Alhasil mereka tetap tidak menyetujui hubungan ini. Berbagai cara mereka
lakukan untuk meyakinkanku bahwa jalan yang ku ambil bersama Ikhwan adalah
sebuah kekeliruan, nampaknya seperti terhipnotis oleh segala kelebihan Ikhwan
dari segi agama, intelektual dan social, mati-matian aku membela Sang Ikhwan di
depan keluargaku sendiri. Jelas mereka jadi sangat memusuhiku, gelar sebagai
“Anak Pembangkang” juga telah dinobatkannya padaku. Sedih rasanya melihat
perlakuan keluarga sendiri terhadapku hingga aku putuskan untuk menceritakan
hal ini kepada Sang Ikhwan. Aku jelaskan kepada dia apa yang selama ini terjadi
antara aku dan keluarga. Sang Ikhwan mencoba menjadi pendengar yang baik bagi
hatiku dan menenangkan aku yang dilanda isak tangis kala itu. Entah apa yang
telah dia rasuki ke dalam fikiranku, segala dan apa yang dia katakan nampaknya
tak sedikitpun aku elakkan, selalu aku percaya apa-apa yang dia katakan dan
yang diceritakannya kepadaku. Apa yang dia katakan selalu aku anggap benar,
sehingga aku relakan memperjuangkan Sang Ikhwan di hadapan keluarga.
Suatu
saat kedua orang tuaku memintaku agar Sang Ikhwan menemui mereka, menjelaskan
apa yang terjadi antara aku dan Sang Ikhwan. “Jika Dia memang serius kepadamu, Bawalah Ikhwan tersebut menghadap
Ayah dan Ibu” begitu kata mereka. Tak banyak kata, aku menyampaikan pesan
Ibu dan Ayah kepada Ikhwan. Tanpa ambil pusing Sang Ikhwan mengiyakan undangan
kedua orang tuaku dan berjanji akan menemui mereka. Aku sedikit tenang. Alhamdulillah, semoga petemuan nanti akan
membuka pintu hati keluargaku yang selama ini tertutup untuk kehadiran Sang
Ikhwan, demikian hatiku berkata.
Hari
berganti hari, janji hanya sekedar janji. Janjinya untuk menemui keluargaku
selalu diundur-undur dengan alasan masih banyak pekerjaan yang harus dia urus
dan selesaikan, sementara keluarga sudah berkali-kali menagih janji kepadaku.

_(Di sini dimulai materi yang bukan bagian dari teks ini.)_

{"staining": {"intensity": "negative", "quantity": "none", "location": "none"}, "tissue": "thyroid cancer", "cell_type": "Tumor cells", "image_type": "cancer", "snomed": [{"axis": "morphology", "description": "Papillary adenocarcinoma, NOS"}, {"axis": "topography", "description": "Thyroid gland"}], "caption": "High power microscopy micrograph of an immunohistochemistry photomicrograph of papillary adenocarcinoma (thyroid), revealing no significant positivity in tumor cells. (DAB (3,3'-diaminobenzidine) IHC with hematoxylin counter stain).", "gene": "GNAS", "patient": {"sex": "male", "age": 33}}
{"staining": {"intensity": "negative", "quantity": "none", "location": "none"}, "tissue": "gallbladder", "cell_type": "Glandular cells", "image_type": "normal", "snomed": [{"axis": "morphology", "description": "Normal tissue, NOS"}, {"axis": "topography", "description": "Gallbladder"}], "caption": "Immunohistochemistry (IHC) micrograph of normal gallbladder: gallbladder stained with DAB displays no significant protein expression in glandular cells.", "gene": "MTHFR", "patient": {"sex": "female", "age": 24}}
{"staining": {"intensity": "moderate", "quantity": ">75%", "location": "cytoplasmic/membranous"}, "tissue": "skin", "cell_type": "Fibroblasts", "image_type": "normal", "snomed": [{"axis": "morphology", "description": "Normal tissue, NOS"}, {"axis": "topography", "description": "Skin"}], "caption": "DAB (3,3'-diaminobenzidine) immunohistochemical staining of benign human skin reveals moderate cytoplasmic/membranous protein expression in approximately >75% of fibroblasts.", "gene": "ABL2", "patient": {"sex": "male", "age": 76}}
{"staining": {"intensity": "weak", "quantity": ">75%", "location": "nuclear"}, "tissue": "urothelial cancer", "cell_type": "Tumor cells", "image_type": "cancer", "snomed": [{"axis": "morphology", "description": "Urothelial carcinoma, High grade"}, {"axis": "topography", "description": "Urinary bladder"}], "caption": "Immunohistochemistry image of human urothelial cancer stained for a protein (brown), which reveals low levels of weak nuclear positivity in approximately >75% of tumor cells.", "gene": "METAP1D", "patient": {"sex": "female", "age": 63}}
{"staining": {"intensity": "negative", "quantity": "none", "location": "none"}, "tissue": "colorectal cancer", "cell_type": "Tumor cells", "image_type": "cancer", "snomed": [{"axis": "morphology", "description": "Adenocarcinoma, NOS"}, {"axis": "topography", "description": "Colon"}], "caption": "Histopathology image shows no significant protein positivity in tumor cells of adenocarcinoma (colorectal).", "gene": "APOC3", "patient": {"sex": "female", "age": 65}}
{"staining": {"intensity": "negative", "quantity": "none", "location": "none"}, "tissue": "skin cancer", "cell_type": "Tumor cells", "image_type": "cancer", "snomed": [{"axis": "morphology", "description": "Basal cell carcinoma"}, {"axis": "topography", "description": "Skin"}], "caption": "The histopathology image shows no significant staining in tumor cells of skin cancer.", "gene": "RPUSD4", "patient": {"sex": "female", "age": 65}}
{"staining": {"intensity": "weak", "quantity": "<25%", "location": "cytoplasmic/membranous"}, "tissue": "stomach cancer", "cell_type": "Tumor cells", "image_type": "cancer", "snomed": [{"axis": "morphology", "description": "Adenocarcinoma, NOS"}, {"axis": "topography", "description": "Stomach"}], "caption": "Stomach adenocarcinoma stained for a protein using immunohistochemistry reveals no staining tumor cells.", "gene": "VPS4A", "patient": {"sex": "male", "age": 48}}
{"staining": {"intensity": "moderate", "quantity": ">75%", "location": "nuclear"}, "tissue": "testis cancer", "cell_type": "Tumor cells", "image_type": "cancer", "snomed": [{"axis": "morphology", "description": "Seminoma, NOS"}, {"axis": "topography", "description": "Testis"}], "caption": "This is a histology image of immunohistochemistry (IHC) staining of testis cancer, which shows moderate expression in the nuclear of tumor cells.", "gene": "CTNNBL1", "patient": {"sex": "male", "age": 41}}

Aku bingung sendiri bagaimana menghadapi kondisi emergency ini. Suatu saat, ketika aku tengah menjalani aktivitas
pekerjaanku sebagai tenaga kesehatan di lembaga tempat aku bekerja, seorang
laki-laki dengan atasan berlapis jaket hitam dan celana hitam mendatangiku,
awalnya aku kira hanya passient biasa atau pelanggan yang ingin membeli obat,
namun laki-laki itu melontarkan banyak pertanyaan seputar kesehatan kepadaku,
ku jawab seperlunya dan tidak ingin banyak bicara. Pembicaraan selesai,
laki-laki itu menyodorkan sebuah kitab bahasa Arab kepadaku, dan menjelaskan
bahwa dia adalah seseorang yang diberikan kepercayaan dari Ikhwan untuk menyampaikan
amanat berupa kitab bahasa Arab tersebut kepadaku. Dengan rasa terkejut dan keheranan
hatiku bertanya-tanya “mengapa Ikhwan
tersebut menyuruh laki-laki itu yang mengantarkan kitab ini ?”. Tanpa ambil
pusing aku menerima kitab itu, dan laki-laki itupun segera pergi. Sampai di
rumah, aku menceritakan kejadian tadi kepada keluarga, keluargaku terkejut dan
berfikir sama dengan apa yang ku fikirkan, mengapa
tak Ikhwannya langsung yang mengantarkan kitab itu kepadaku.
Beberapa
hari setelah kejadian berlangsung, Sang Ikhwan mengirimkanku sebuah pesan
singkat, segera ku buka inbox yang masuk di telepon selularku. “Aku dalam perjalanan menuju rumahmu, Malam
ini aku akan datang memenuhi undangan orang tuamu ”. Aku terdiam membaca
pesan singkat ini, tak ada yang bisa menggambarkan perasaanku saat itu dan
tanpa berfikir panjang aku kabarkan berita ini kepada orang tuaku. Aku hanya
berharap pertemuan orang tuaku dan dia nanti akan membuka hati keluarga untuk
kehadiran Ikhwan serta keberlangsungan hubungan ini, walaupun pertemuan ini
telah ditunda-tunda sepihak selama beberapa bulan oleh Si Ikhwan. Tak lama
seorang laki-laki berkostumkan kemeja kotak-kotak berlapiskan jaket hitam,
bersarung hijau, mengenakan peci, ransel yang menggantung dipunggungnya dan
sebuah buku yang selalu menempel ditangannya kemanapun dia pergi yang merupakan
ciri khas laki-laki tersebut tengah bertamu ke rumahku. Salah satu keluarga
mempersilahkannya duduk dan menunggu. Aku yang masih di dalam rumah mencoba
melihat di balik jendela kamarku dan memastikan siapa orang yang tengah bertamu
itu. Ku intip sedikit dan… Huuzsshhh, “bukankah
yang seharusnya menemuiku adalah Ikhwan yang selama ini tergambar di fikiranku,
tapi kenapa laki-laki ini lagi yang datang menemuiku,? “ laki-laki yang
tempo lalu mengatarkan sebuah kitab titipan Ikhwan kepadaku. Aku memanggil ayah
dan menginterupsikan untuk menemui laki-laki itu. Ayah segera menemuinya
sementara aku lebih memilih untuk mendengarkan pembicaraan mereka dari dalam.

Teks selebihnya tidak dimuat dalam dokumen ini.